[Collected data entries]
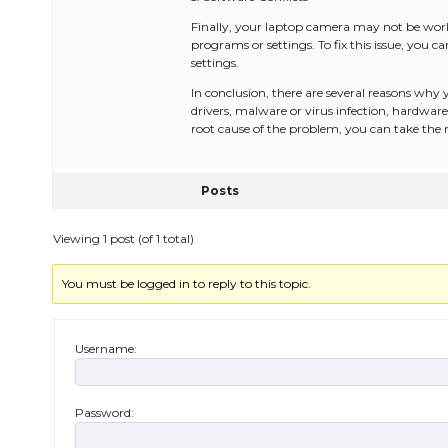
Finally, your laptop camera may not be worki
programs or settings. To fix this issue, you 
settings.
In conclusion, there are several reasons why
drivers, malware or virus infection, hardware 
root cause of the problem, you can take the 
Posts
Viewing 1 post (of 1 total)
You must be logged in to reply to this topic.
Username:
Password:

**Aim of the task**
Leave the pictures behind and repeat each entry exactly.

**Response to this exercise**
Finally, your laptop camera may not be worki
programs or settings. To fix this issue, you 
settings.
In conclusion, there are several reasons why
drivers, malware or virus infection, hardware 
root cause of the problem, you can take the 
Posts
Viewing 1 post (of 1 total)
You must be logged in to reply to this topic.
Username:
Password:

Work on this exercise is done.